Comparative Analysis of Factor Markets for Agriculture across the Member States 245123-FP7-KBBE-2009-3 The Factor Markets in a nutshell Title
Comparative Analysis of Factor Markets for Agriculture across the Member States
Collaborative Project (CP) / Small or medium scale focused research project
CEPS, Prof. Johan F.M. Swinnen
01/09/2010 – 31/08/2013 (36 months)
Well functioning factor markets are a crucial condition for the competitiveness and growth of agriculture and for rural development. At the same time, the functioning of the factor markets themselves are influenced by changes in agriculture and the rural economy, and in EU policies.
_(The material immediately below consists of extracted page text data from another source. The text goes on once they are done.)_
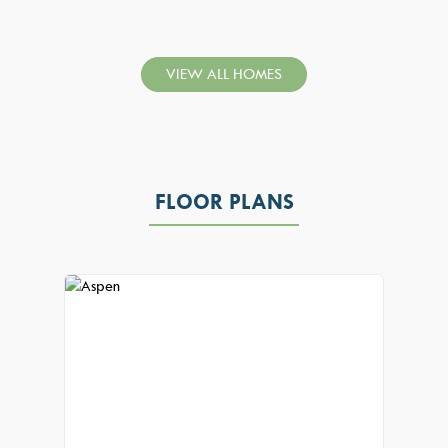
VIEW ALL HOMES
FLOOR PLANS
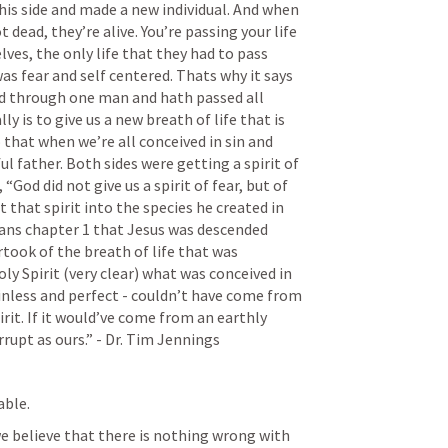
his side and made a new individual. And when 
dead, they’re alive. You’re passing your life 
es, the only life that they had to pass 
s fear and self centered. Thats why it says 
ed through one man and hath passed all 
ly is to give us a new breath of life that is 
that when we’re all conceived in sin and 
ul father. Both sides were getting a spirit of 
, “God did not give us a spirit of fear, but of 
that spirit into the species he created in 
ns chapter 1 that Jesus was descended 
ook of the breath of life that was 
y Spirit (very clear) what was conceived in 
nless and perfect - couldn’t have come from 
rit. If it would’ve come from an earthly 
rrupt as ours.” - Dr. Tim Jennings 
ble. 
we believe that there is nothing wrong with 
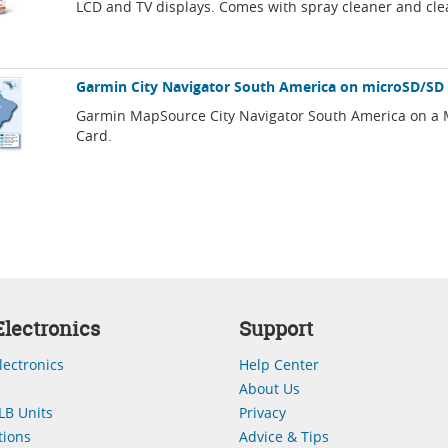
LCD and TV displays. Comes with spray cleaner and cle
Garmin City Navigator South America on microSD/SD
Garmin MapSource City Navigator South America on a
Card.
lectronics
Support
lectronics
Help Center
About Us
LB Units
Privacy
ions
Advice & Tips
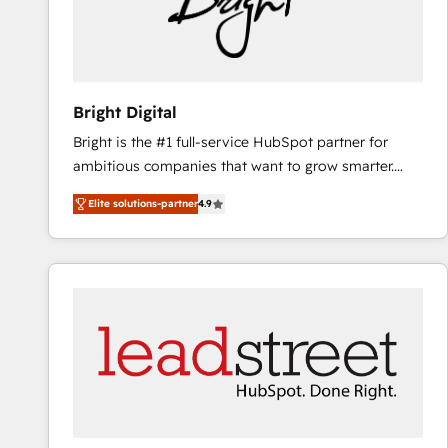
Bright Digital
Bright is the #1 full-service HubSpot partner for
ambitious companies that want to grow smarter.
From HubSpot onboarding, to training, from
Elite solutions-partner
4.9
developing a new website to lead generation and
digital marketing; we do it all (and with great
results)! In short, our services include: - HubSpot
consultancy: onboarding, training, data migration -
HubSpot development: websites, custom modules,
integrations - Marketing & sales solutions: digital
marketing, advertising, campaigns, content and
design We connect people, data and technology to
improve customer experiences. With our bright
people, exciting ideas and can-do mentality, we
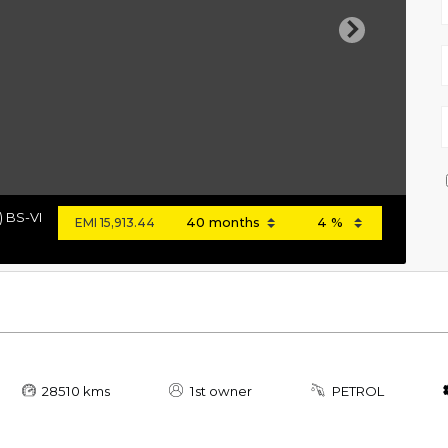
Next
) BS-VI
EMI
15,913.44
28510 kms
1st owner
PETROL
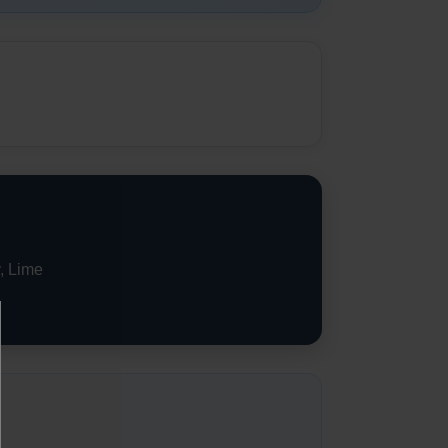
, Lime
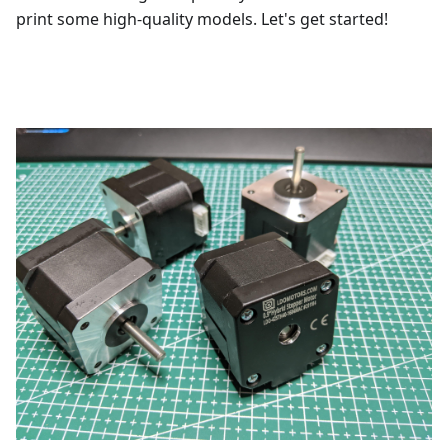
print some high-quality models. Let's get started!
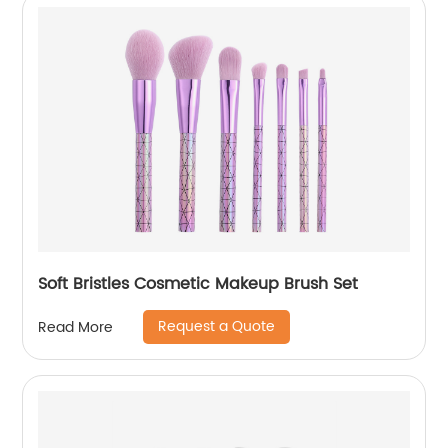
Soft Bristles Cosmetic Makeup Brush Set
Request a Quote
Read More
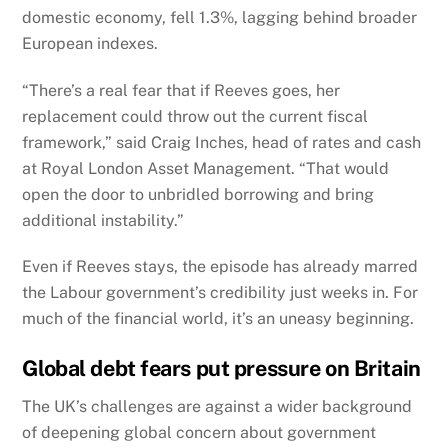
domestic economy, fell 1.3%, lagging behind broader
European indexes.
“There’s a real fear that if Reeves goes, her
replacement could throw out the current fiscal
framework,” said Craig Inches, head of rates and cash
at Royal London Asset Management. “That would
open the door to unbridled borrowing and bring
additional instability.”
Even if Reeves stays, the episode has already marred
the Labour government’s credibility just weeks in. For
much of the financial world, it’s an uneasy beginning.
Global debt fears put pressure on Britain
The UK’s challenges are against a wider background
of deepening global concern about government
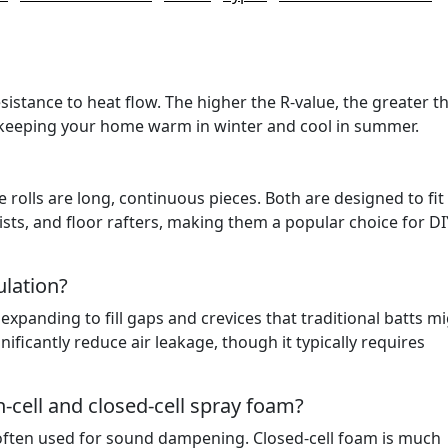
sistance to heat flow. The higher the R-value, the greater t
at keeping your home warm in winter and cool in summer.
le rolls are long, continuous pieces. Both are designed to fit
ists, and floor rafters, making them a popular choice for DI
lation?
expanding to fill gaps and crevices that traditional batts m
nificantly reduce air leakage, though it typically requires
-cell and closed-cell spray foam?
d often used for sound dampening. Closed-cell foam is much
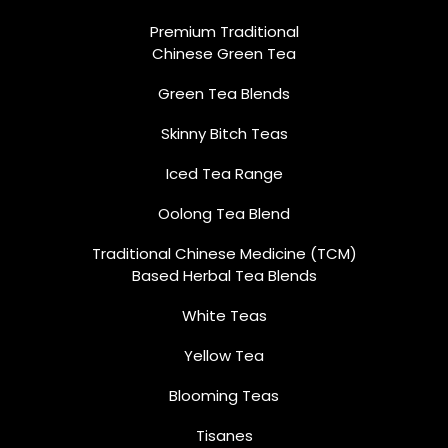
Premium Traditional
Chinese Green Tea
Green Tea Blends
Skinny Bitch Teas
Iced Tea Range
Oolong Tea Blend
Traditional Chinese Medicine (TCM)
Based Herbal Tea Blends
White Teas
Yellow Tea
Blooming Teas
Tisanes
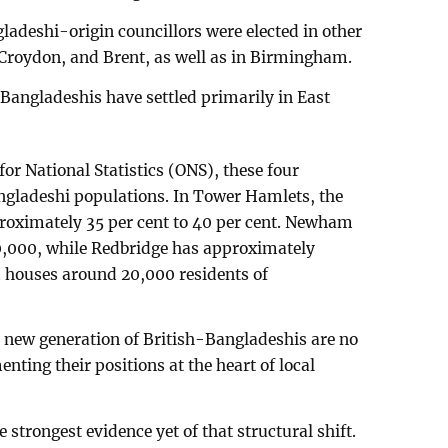
adeshi-origin councillors were elected in other
Croydon, and Brent, as well as in Birmingham.
 Bangladeshis have settled primarily in East
for National Statistics (ONS), these four
ngladeshi populations. In Tower Hamlets, the
proximately 35 per cent to 40 per cent. Newham
0,000, while Redbridge has approximately
houses around 20,000 residents of
he new generation of British-Bangladeshis are no
nting their positions at the heart of local
e strongest evidence yet of that structural shift.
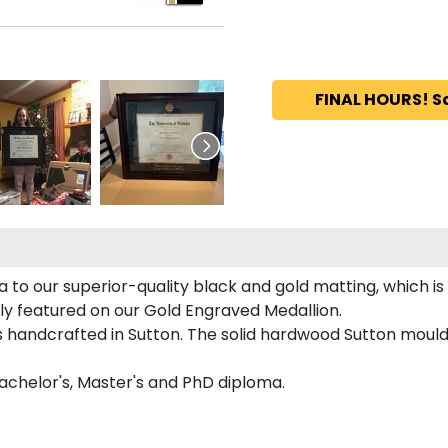
FINAL HOURS! S
to our superior-quality black and gold matting, which is 
tly featured on our Gold Engraved Medallion.
handcrafted in Sutton. The solid hardwood Sutton mouldi
achelor's, Master's and PhD diploma.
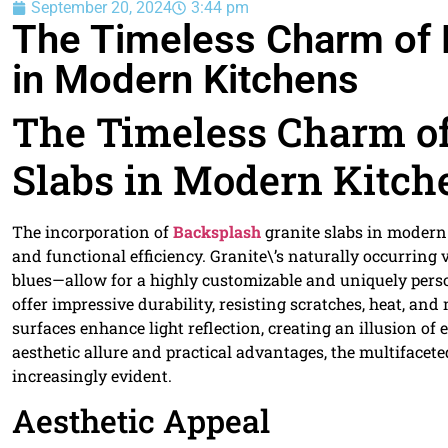
September 20, 2024
3:44 pm
The Timeless Charm of 
in Modern Kitchens
The Timeless Charm of
Slabs in Modern Kitch
The incorporation of
Backsplash
granite slabs in modern 
and functional efficiency. Granite\’s naturally occurring
blues—allow for a highly customizable and uniquely perso
offer impressive durability, resisting scratches, heat, an
surfaces enhance light reflection, creating an illusion o
aesthetic allure and practical advantages, the multifacet
increasingly evident.
Aesthetic Appeal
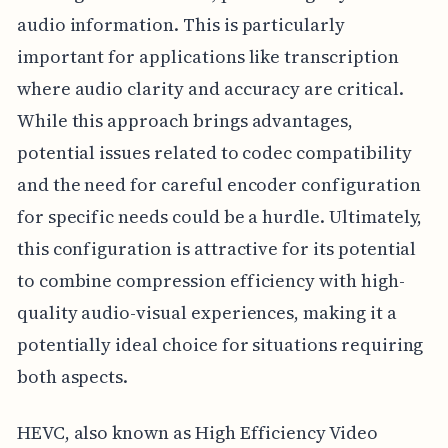
audio information. This is particularly
important for applications like transcription
where audio clarity and accuracy are critical.
While this approach brings advantages,
potential issues related to codec compatibility
and the need for careful encoder configuration
for specific needs could be a hurdle. Ultimately,
this configuration is attractive for its potential
to combine compression efficiency with high-
quality audio-visual experiences, making it a
potentially ideal choice for situations requiring
both aspects.
HEVC, also known as High Efficiency Video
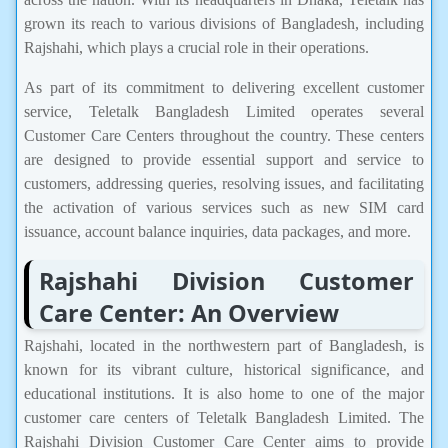
grown its reach to various divisions of Bangladesh, including
Rajshahi, which plays a crucial role in their operations.
As part of its commitment to delivering excellent customer
service, Teletalk Bangladesh Limited operates several
Customer Care Centers throughout the country. These centers
are designed to provide essential support and service to
customers, addressing queries, resolving issues, and facilitating
the activation of various services such as new SIM card
issuance, account balance inquiries, data packages, and more.
Rajshahi Division Customer
Care Center: An Overview
Rajshahi, located in the northwestern part of Bangladesh, is
known for its vibrant culture, historical significance, and
educational institutions. It is also home to one of the major
customer care centers of Teletalk Bangladesh Limited. The
Rajshahi Division Customer Care Center aims to provide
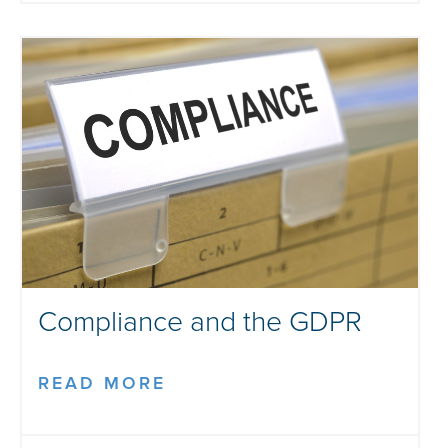
Compliance and the GDPR
READ MORE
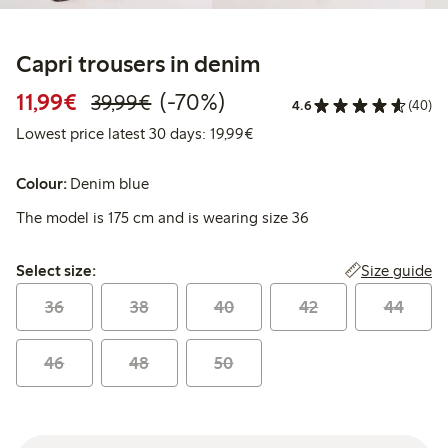
Capri trousers in denim
Discounted price: €11.99
Regular price: €39.99
70% percent off
11,99€
(-70%)
39,99€
4.6
(40)
Lowest price latest 30 days:
Lowest price latest 30 days: 19,99€
Colour:
Denim blue
The model is 175 cm and is wearing size 36
Select size:
Size guide
Select size:
36
38
40
42
44
46
48
50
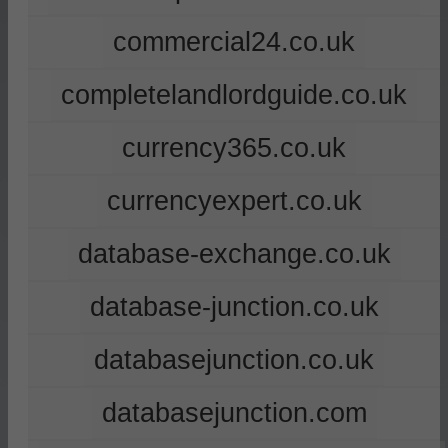
commercial24.co.uk
completelandlordguide.co.uk
currency365.co.uk
currencyexpert.co.uk
database-exchange.co.uk
database-junction.co.uk
databasejunction.co.uk
databasejunction.com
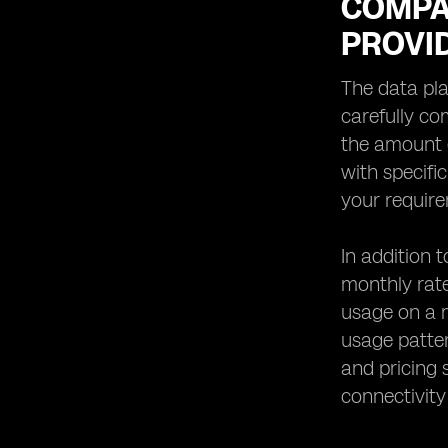
COMPA
PROVI
The data pla
carefully co
the amount o
with specifi
your requir
In addition 
monthly rate
usage on a m
usage patter
and pricing 
connectivity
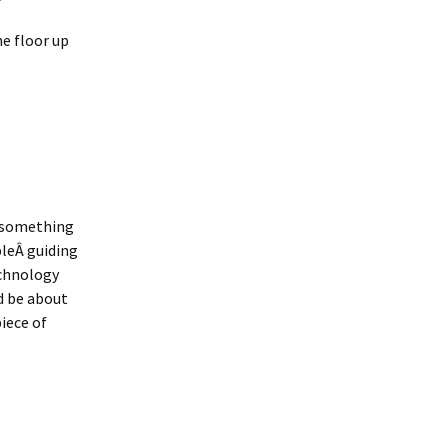
e floor up
t something
pleÂ guiding
echnology
d be about
iece of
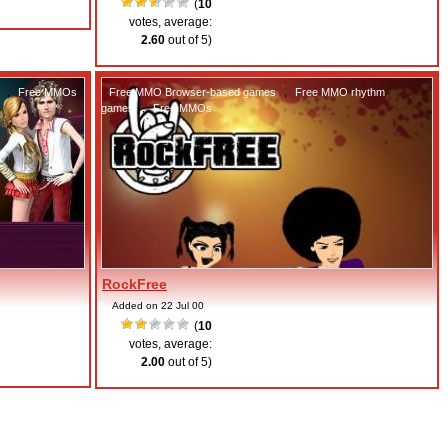
(
10
votes, average:
2.60
out of 5)
,
Free MMOs
Free MMO Browser-based games
,
Free MMO rhythm
games
,
Free MMOs
RockFree
Added on 22 Jul 00
(
10
votes, average:
2.00
out of 5)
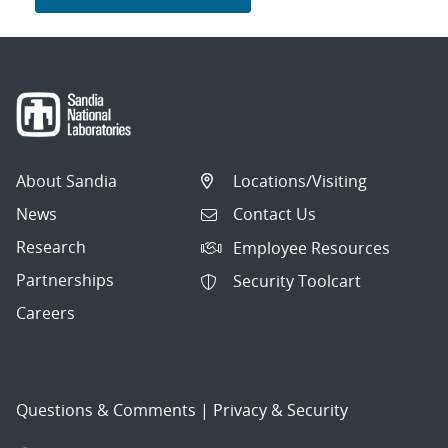
About Sandia
Locations/Visiting
News
Contact Us
Research
Employee Resources
Partnerships
Security Toolcart
Careers
Questions & Comments
|
Privacy & Security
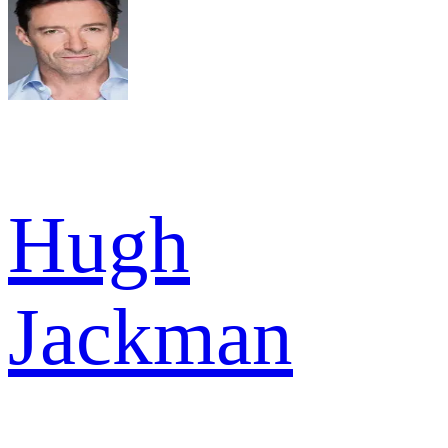
Hugh
Jackman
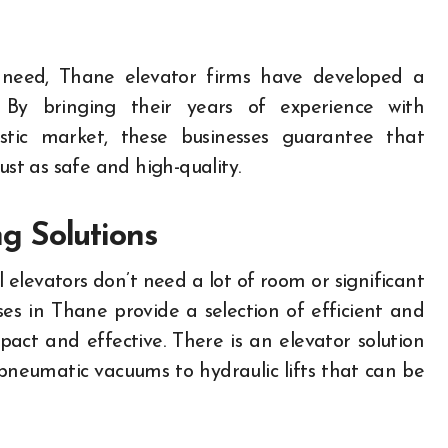
g need, Thane elevator firms have developed a
fts. By bringing their years of experience with
tic market, these businesses guarantee that
 just as safe and high-quality.
g Solutions
 elevators don’t need a lot of room or significant
ses in Thane provide a selection of efficient and
act and effective. There is an elevator solution
pneumatic vacuums to hydraulic lifts that can be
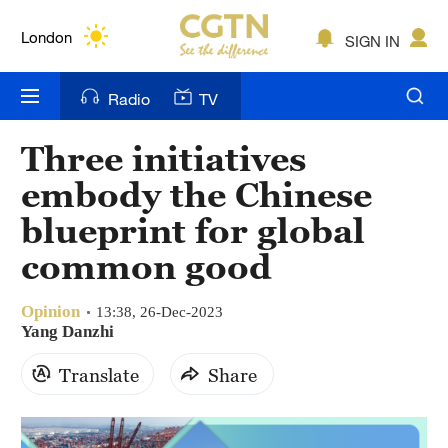
Lumpur
London
SIGN IN
Nairobi
Radio
TV
Bengaluru
Three initiatives
New York
embody the Chinese
Mumbai
blueprint for global
common good
Delhi
Hyderabad
Opinion
13:38, 26-Dec-2023
Yang Danzhi
Sydney
Translate
Share
Singapore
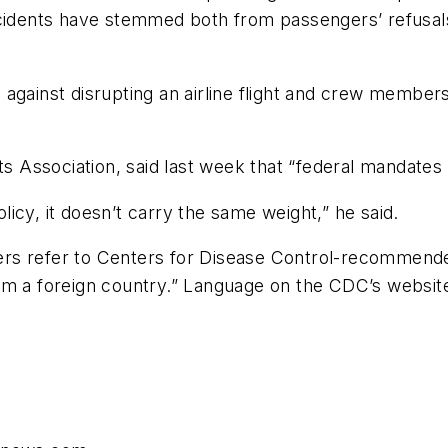
ncidents have stemmed both from passengers’ refusal
gainst disrupting an airline flight and crew members, a
ts Association, said last week that “federal mandates
icy, it doesn’t carry the same weight,” he said.
rders refer to Centers for Disease Control-recommende
 from a foreign country.” Language on the CDC’s websit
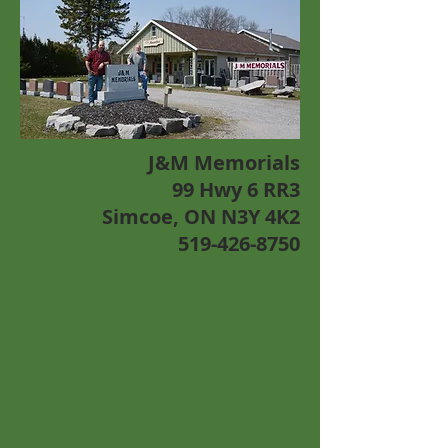
J&M Memorials
99 Hwy 6 RR3
Simcoe, ON N3Y 4K2
519-426-8750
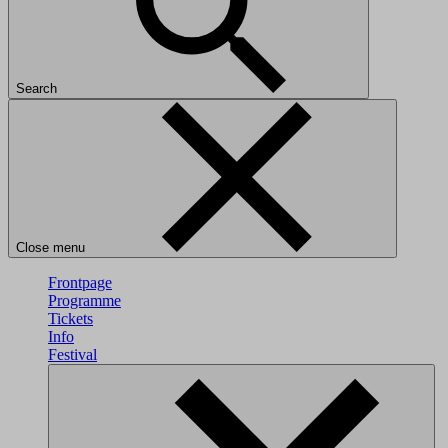
Search
Close menu
Frontpage
Programme
Tickets
Info
Festival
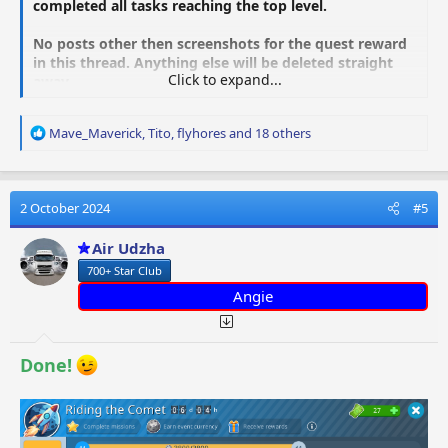
completed all tasks reaching the top level.
No posts other then screenshots for the quest reward
in this thread. Anything else will be deleted straight
Click to expand...
away.
R
Mave_Maverick
,
Tito
,
flyhores
and 18 others
e
a
c
t
2 October 2024
#5
i
o
Air Udzha
n
700+ Star Club
s
:
Angie
Done!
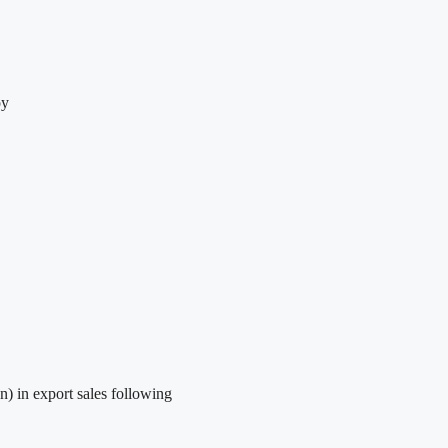
oy
) in export sales following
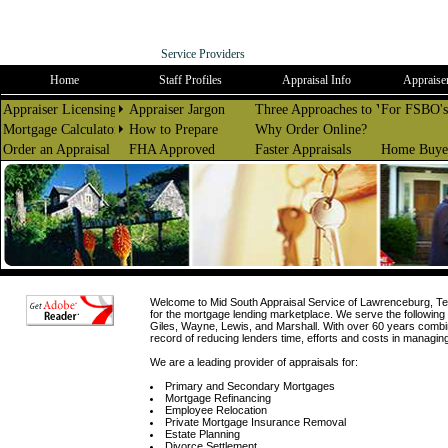
Mid South
Appraisal Service
Service Providers
Home
Staff Profiles
Appraisal Info
Appraiser
Appraiser Licensing
Appraiser Jargon
Three Approaches to Value
For FSBO's
Mortgage Calculators
How to Prepare
Why Order Online?
Order an Appraisal
FHA Approved
Faster Appraisals
Home Buyer
Welcome to Mid South Appraisal Service of Lawrenceburg, Ten
for the mortgage lending marketplace. We serve the followi
Giles, Wayne, Lewis, and Marshall. With over 60 years combi
record of reducing lenders time, efforts and costs in managin
We are a leading provider of appraisals for:
Primary and Secondary Mortgages
Mortgage Refinancing
Employee Relocation
Private Mortgage Insurance Removal
Estate Planning
Divorce Settlement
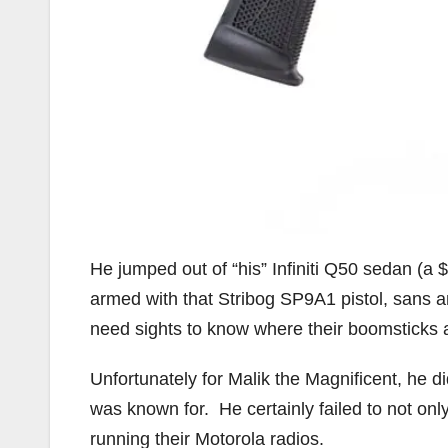
He jumped out of “his” Infiniti Q50 sedan (
armed with that Stribog SP9A1 pistol, sans a
need sights to know where their boomsticks 
Unfortunately for Malik the Magnificent, he 
was known for. He certainly failed to not onl
running their Motorola radios.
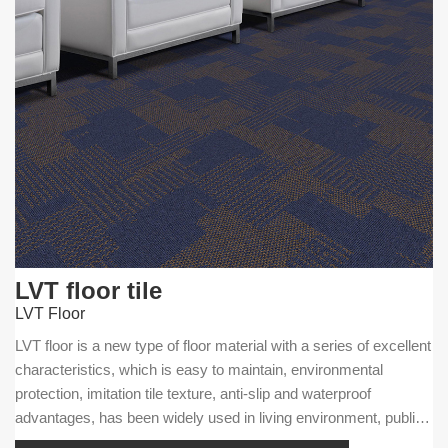
LVT floor tile
LVT Floor
LVT floor is a new type of floor material with a series of excellent
characteristics, which is easy to maintain, environmental
protection, imitation tile texture, anti-slip and waterproof
advantages, has been widely used in living environment, public
facilities and commercial businesses.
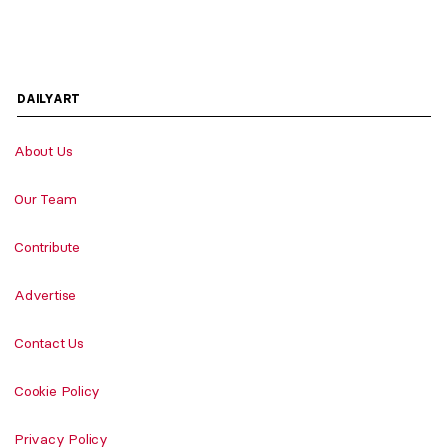
DAILYART
About Us
Our Team
Contribute
Advertise
Contact Us
Cookie Policy
Privacy Policy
Member state regulations and institutions affecting land, labour, and capital markets may cause important heterogeneity in the factor markets, which may have important effects on the functioning of the factor markets and on the interactions between factor markets and EU policies. The general objective of the FACTOR MARKETS project is to analyse the functioning of factor markets for agriculture in the EU-27, including the Candidate Countries. The FACTOR MARKETS project will compare the different markets, their institutional framework and their impact on agricultural development and structural change, as well as their impact on rural economies, for the Member States, Candidate Countries and the EU as a whole. The FACTOR MARKETS project will focus on capital, labour and land markets. The results of this study will contribute to a better understanding of the fundamental economic factors affecting EU agriculture, thus allowing better targeting of policies to improve the competitiveness of the sector.